EXERCISE DIRECTIONS: Rewrite the section of Philip Salom's comments that opens with the words containing "Describing one's own" and closes with "certainly not always.", using "vitality" in place of "exuberance".

EXCERPTED TEXT:
— start —
Critical Studies: "The Surreal Face of Verse" by Philip Neilsen, in The Age (Melbourne), 29 August 1987; "Sojourn in the Sky: Conventions of Exile in Philip Salom's Sky Poems " by Kirsten Holst Petersen and Anna Rutherford, in Westerly (Perth), June 1988; "The Self Moving" by Keith Russel, in Quadrant (Sydney), April 1989; by Dennis Haskell, in Wordhord, Contemporary Western Australian Poetry, Fremantle, Fremantle Arts Centre Press, 1989; by Barbara Williams, in her In Other Words: Interviews with Australian Poets, Amsterdam, Rodopi, 1998.

Philip Salom comments:

Describing one's own poetry is not easy, especially in a few paragraphs. My work began as lyrical and representational—symbolist and very concrete in style—and yet, under the influence of the great dramatic monologues of Browning and Eliot, it moved strongly into monologue and "speech." Since then it has become increasingly described as "surrealistic," "erotic," "ontological," and "imaginative" and is noted for its exuberance, intensity, and boldness of imagery. Well, these all seem appropriate enough! (I will not add the less flattering comments, some of which are also true.) It is now often a conceptual poetry, but certainly not always.
— end —
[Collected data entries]
— start —
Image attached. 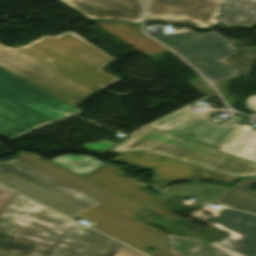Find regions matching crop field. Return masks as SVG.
I'll list each match as a JSON object with an SVG mask.
<instances>
[{
    "instance_id": "obj_11",
    "label": "crop field",
    "mask_w": 256,
    "mask_h": 256,
    "mask_svg": "<svg viewBox=\"0 0 256 256\" xmlns=\"http://www.w3.org/2000/svg\"><path fill=\"white\" fill-rule=\"evenodd\" d=\"M96 24L108 33L114 35L143 53H161L167 51V48L146 37L142 33L140 24L129 25L117 22H97Z\"/></svg>"
},
{
    "instance_id": "obj_7",
    "label": "crop field",
    "mask_w": 256,
    "mask_h": 256,
    "mask_svg": "<svg viewBox=\"0 0 256 256\" xmlns=\"http://www.w3.org/2000/svg\"><path fill=\"white\" fill-rule=\"evenodd\" d=\"M207 39L174 50L212 83L237 75L222 60L238 52L226 40L215 33H201Z\"/></svg>"
},
{
    "instance_id": "obj_24",
    "label": "crop field",
    "mask_w": 256,
    "mask_h": 256,
    "mask_svg": "<svg viewBox=\"0 0 256 256\" xmlns=\"http://www.w3.org/2000/svg\"><path fill=\"white\" fill-rule=\"evenodd\" d=\"M245 108L250 109L252 111H256V96L255 95H252L246 99Z\"/></svg>"
},
{
    "instance_id": "obj_8",
    "label": "crop field",
    "mask_w": 256,
    "mask_h": 256,
    "mask_svg": "<svg viewBox=\"0 0 256 256\" xmlns=\"http://www.w3.org/2000/svg\"><path fill=\"white\" fill-rule=\"evenodd\" d=\"M121 170L116 166L106 163L84 175V177L170 220L178 218V216L162 206L165 201L159 199L160 197L158 198L155 194L144 188L146 184L119 173Z\"/></svg>"
},
{
    "instance_id": "obj_1",
    "label": "crop field",
    "mask_w": 256,
    "mask_h": 256,
    "mask_svg": "<svg viewBox=\"0 0 256 256\" xmlns=\"http://www.w3.org/2000/svg\"><path fill=\"white\" fill-rule=\"evenodd\" d=\"M0 183L150 256H228L197 238L166 235L139 222L134 214L141 205L33 154L20 151L0 162Z\"/></svg>"
},
{
    "instance_id": "obj_23",
    "label": "crop field",
    "mask_w": 256,
    "mask_h": 256,
    "mask_svg": "<svg viewBox=\"0 0 256 256\" xmlns=\"http://www.w3.org/2000/svg\"><path fill=\"white\" fill-rule=\"evenodd\" d=\"M209 244L215 246L216 248L220 249L221 251L225 252L226 254H228L230 256H243V255H241V254H239V253H237V252H235L231 249H228V248L218 244L217 242H212V243H209Z\"/></svg>"
},
{
    "instance_id": "obj_22",
    "label": "crop field",
    "mask_w": 256,
    "mask_h": 256,
    "mask_svg": "<svg viewBox=\"0 0 256 256\" xmlns=\"http://www.w3.org/2000/svg\"><path fill=\"white\" fill-rule=\"evenodd\" d=\"M115 143L106 141V140H102L99 142H95V143H88V144H84L83 148H87V149H92V150H97V151H104L109 149L110 147H112Z\"/></svg>"
},
{
    "instance_id": "obj_3",
    "label": "crop field",
    "mask_w": 256,
    "mask_h": 256,
    "mask_svg": "<svg viewBox=\"0 0 256 256\" xmlns=\"http://www.w3.org/2000/svg\"><path fill=\"white\" fill-rule=\"evenodd\" d=\"M0 256H145L20 195L0 213Z\"/></svg>"
},
{
    "instance_id": "obj_15",
    "label": "crop field",
    "mask_w": 256,
    "mask_h": 256,
    "mask_svg": "<svg viewBox=\"0 0 256 256\" xmlns=\"http://www.w3.org/2000/svg\"><path fill=\"white\" fill-rule=\"evenodd\" d=\"M243 125L219 150L256 162V131Z\"/></svg>"
},
{
    "instance_id": "obj_5",
    "label": "crop field",
    "mask_w": 256,
    "mask_h": 256,
    "mask_svg": "<svg viewBox=\"0 0 256 256\" xmlns=\"http://www.w3.org/2000/svg\"><path fill=\"white\" fill-rule=\"evenodd\" d=\"M79 111L0 67V136L12 141Z\"/></svg>"
},
{
    "instance_id": "obj_16",
    "label": "crop field",
    "mask_w": 256,
    "mask_h": 256,
    "mask_svg": "<svg viewBox=\"0 0 256 256\" xmlns=\"http://www.w3.org/2000/svg\"><path fill=\"white\" fill-rule=\"evenodd\" d=\"M225 187H212L210 185L188 184L171 186L165 189L159 196L171 197L172 195L195 197L198 202L214 204L224 191Z\"/></svg>"
},
{
    "instance_id": "obj_14",
    "label": "crop field",
    "mask_w": 256,
    "mask_h": 256,
    "mask_svg": "<svg viewBox=\"0 0 256 256\" xmlns=\"http://www.w3.org/2000/svg\"><path fill=\"white\" fill-rule=\"evenodd\" d=\"M251 183H256V179H242L227 189L218 203L256 214V192L246 190Z\"/></svg>"
},
{
    "instance_id": "obj_17",
    "label": "crop field",
    "mask_w": 256,
    "mask_h": 256,
    "mask_svg": "<svg viewBox=\"0 0 256 256\" xmlns=\"http://www.w3.org/2000/svg\"><path fill=\"white\" fill-rule=\"evenodd\" d=\"M51 161L81 176L103 164L86 156L78 155H63Z\"/></svg>"
},
{
    "instance_id": "obj_12",
    "label": "crop field",
    "mask_w": 256,
    "mask_h": 256,
    "mask_svg": "<svg viewBox=\"0 0 256 256\" xmlns=\"http://www.w3.org/2000/svg\"><path fill=\"white\" fill-rule=\"evenodd\" d=\"M214 225L242 235L238 241L256 249V216L225 209L215 218Z\"/></svg>"
},
{
    "instance_id": "obj_6",
    "label": "crop field",
    "mask_w": 256,
    "mask_h": 256,
    "mask_svg": "<svg viewBox=\"0 0 256 256\" xmlns=\"http://www.w3.org/2000/svg\"><path fill=\"white\" fill-rule=\"evenodd\" d=\"M219 0H146L145 22L217 25Z\"/></svg>"
},
{
    "instance_id": "obj_9",
    "label": "crop field",
    "mask_w": 256,
    "mask_h": 256,
    "mask_svg": "<svg viewBox=\"0 0 256 256\" xmlns=\"http://www.w3.org/2000/svg\"><path fill=\"white\" fill-rule=\"evenodd\" d=\"M115 159L130 165L143 166L155 170L152 176L154 189L165 185L168 181H181L186 177L193 178L195 180L202 177L214 178L223 181L234 179V177L219 174L141 151L124 153Z\"/></svg>"
},
{
    "instance_id": "obj_10",
    "label": "crop field",
    "mask_w": 256,
    "mask_h": 256,
    "mask_svg": "<svg viewBox=\"0 0 256 256\" xmlns=\"http://www.w3.org/2000/svg\"><path fill=\"white\" fill-rule=\"evenodd\" d=\"M86 18L140 22L142 0H59Z\"/></svg>"
},
{
    "instance_id": "obj_21",
    "label": "crop field",
    "mask_w": 256,
    "mask_h": 256,
    "mask_svg": "<svg viewBox=\"0 0 256 256\" xmlns=\"http://www.w3.org/2000/svg\"><path fill=\"white\" fill-rule=\"evenodd\" d=\"M16 193L0 186V212L13 199Z\"/></svg>"
},
{
    "instance_id": "obj_19",
    "label": "crop field",
    "mask_w": 256,
    "mask_h": 256,
    "mask_svg": "<svg viewBox=\"0 0 256 256\" xmlns=\"http://www.w3.org/2000/svg\"><path fill=\"white\" fill-rule=\"evenodd\" d=\"M192 104H188L168 115H165L147 125L155 126V127H160V128H167L182 119L188 117L189 115L193 114L194 112L188 110L187 108L191 107Z\"/></svg>"
},
{
    "instance_id": "obj_18",
    "label": "crop field",
    "mask_w": 256,
    "mask_h": 256,
    "mask_svg": "<svg viewBox=\"0 0 256 256\" xmlns=\"http://www.w3.org/2000/svg\"><path fill=\"white\" fill-rule=\"evenodd\" d=\"M154 38L165 43L172 50L205 39V37L193 30L184 31L176 34L155 36Z\"/></svg>"
},
{
    "instance_id": "obj_2",
    "label": "crop field",
    "mask_w": 256,
    "mask_h": 256,
    "mask_svg": "<svg viewBox=\"0 0 256 256\" xmlns=\"http://www.w3.org/2000/svg\"><path fill=\"white\" fill-rule=\"evenodd\" d=\"M73 32L18 48L0 43V66L75 106L121 79L102 70L116 59Z\"/></svg>"
},
{
    "instance_id": "obj_4",
    "label": "crop field",
    "mask_w": 256,
    "mask_h": 256,
    "mask_svg": "<svg viewBox=\"0 0 256 256\" xmlns=\"http://www.w3.org/2000/svg\"><path fill=\"white\" fill-rule=\"evenodd\" d=\"M217 112L204 111L167 130L146 127L111 150H141L234 177L256 176V163L217 150L242 126L234 124L238 117L221 125L206 120Z\"/></svg>"
},
{
    "instance_id": "obj_20",
    "label": "crop field",
    "mask_w": 256,
    "mask_h": 256,
    "mask_svg": "<svg viewBox=\"0 0 256 256\" xmlns=\"http://www.w3.org/2000/svg\"><path fill=\"white\" fill-rule=\"evenodd\" d=\"M229 242H232L231 244ZM220 244L228 247V248H231L245 256H256V250L248 247V246H245L235 240H231L229 238H224ZM232 245H237L239 248H236V247H232Z\"/></svg>"
},
{
    "instance_id": "obj_13",
    "label": "crop field",
    "mask_w": 256,
    "mask_h": 256,
    "mask_svg": "<svg viewBox=\"0 0 256 256\" xmlns=\"http://www.w3.org/2000/svg\"><path fill=\"white\" fill-rule=\"evenodd\" d=\"M256 22V0H220L218 23L243 25Z\"/></svg>"
}]
</instances>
— end —
FINAL ANSWER:
Describing one's own poetry is not easy, especially in a few paragraphs. My work began as lyrical and representational—symbolist and very concrete in style—and yet, under the influence of the great dramatic monologues of Browning and Eliot, it moved strongly into monologue and "speech." Since then it has become increasingly described as "surrealistic," "erotic," "ontological," and "imaginative" and is noted for its vitality, intensity, and boldness of imagery. Well, these all seem appropriate enough! (I will not add the less flattering comments, some of which are also true.) It is now often a conceptual poetry, but certainly not always.